I've been working on a script to scrap replies of a single tweet on a log
now, i haven't work on this all by myself, and finally make it almost work but i found a index error almost at the end, a "List index out of range"
i'm a little bit confuse 'cause i don't see what's the problem here... can somebody explain? ._.
def tweet_url(t):
return "https://twitter.com/%s/status/%s" % (t.user.screen_name, t.id)
def get_tweets(filename):
for line in open(filename):
yield twitter.Status.NewFromJsonDict(json.loads(line))
def get_replies(tweet):
user = tweet.user.screen_name
tweet_id = tweet.id
max_id = None
logging.info("looking for replies to: %s" % tweet_url(tweet))
while True:
q = urllib.parse.urlencode({"q": "to:%s" % user})
try:
replies = t.GetSearch(raw_query=q, since_id=tweet_id, max_id=max_id, count=100)
except twitter.error.TwitterError as e:
logging.error("caught twitter api error: %s", e)
time.sleep(60)
continue
for reply in replies:
logging.info("examining: %s" % tweet_url(reply))
if reply.in_reply_to_status_id == tweet_id:
logging.info("found reply: %s" % tweet_url(reply))
yield reply
# recursive magic to also get the replies to this reply
for reply_to_reply in get_replies(reply):
yield reply_to_reply
max_id = reply.id
if len(replies) != 100:
break
if __name__ == "__main__":
logging.basicConfig(filename="replies.log", level=logging.INFO)
tweets_file = sys.argv[1]
for tweet in get_tweets(tweets_file):
for reply in get_replies(tweet):
print(reply.AsJsonString())

## Source data:
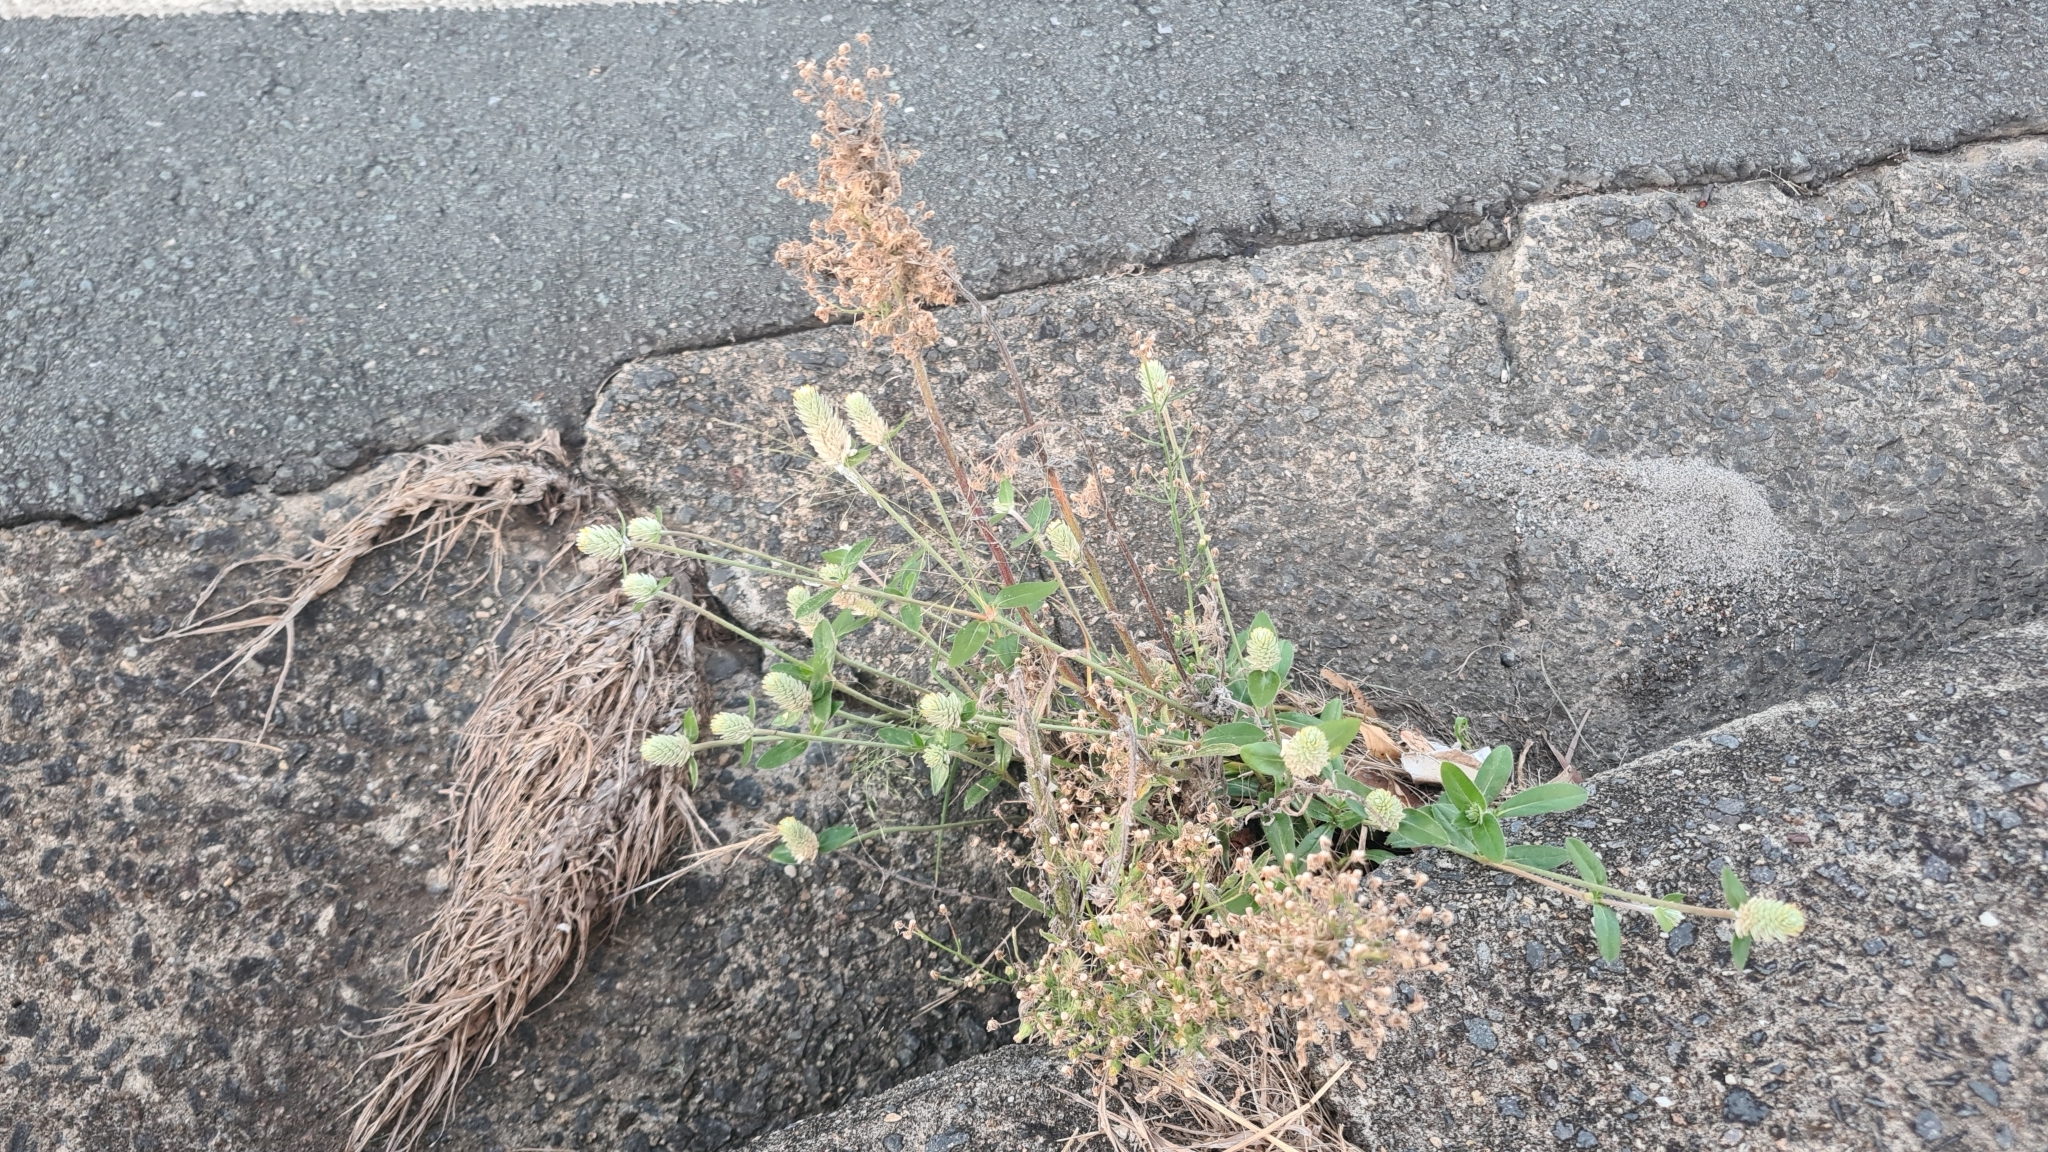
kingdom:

## Written tasks:
1 – From the forum post about scraping tweet replies, extract the passage from "i'm a little" up to and including "yield twitter.Status.NewFromJsonDict(json.loads(line))".
2 – In the forum post about scraping tweet replies, what is the name of the file the script sends its log output to?
3 – Carry on the forum post about scraping tweet replies, starting after its final line.

## Answers for the exercise:
1 –
i'm a little bit confuse 'cause i don't see what's the problem here... can somebody explain? ._.
def tweet_url(t):
return "https://twitter.com/%s/status/%s" % (t.user.screen_name, t.id)
def get_tweets(filename):
for line in open(filename):
yield twitter.Status.NewFromJsonDict(json.loads(line))

2 – replies.log

3 –
So... is on the bottom line, the list (sys.argv [1]) is causing the problem here but i don't see why the out of range index error appear, any idea?
From the python official docs -
The list of command line arguments passed to a Python script. argv[0] is the script name (it is operating system dependent whether this is a full pathname or not).
If I were to read this, I would read till this point -
The list of command line arguments passed to a Python script
That means, sys.argv
is a list, and when you try to access something from a list that does not exist in it(by index), it gives you an IndexError
. You need to call your script with arguments that it needs, and those arguments will be accessed from sys.argv[1]
For example -
python file_name.py some_argument
And some_argument
will be accessible from sys.argv[1]
. You could test if arguments have been passed to the script by using try
or using len
on argv like -
try:
args = sys.argv[1]
except IndexError:
print('No argument passed')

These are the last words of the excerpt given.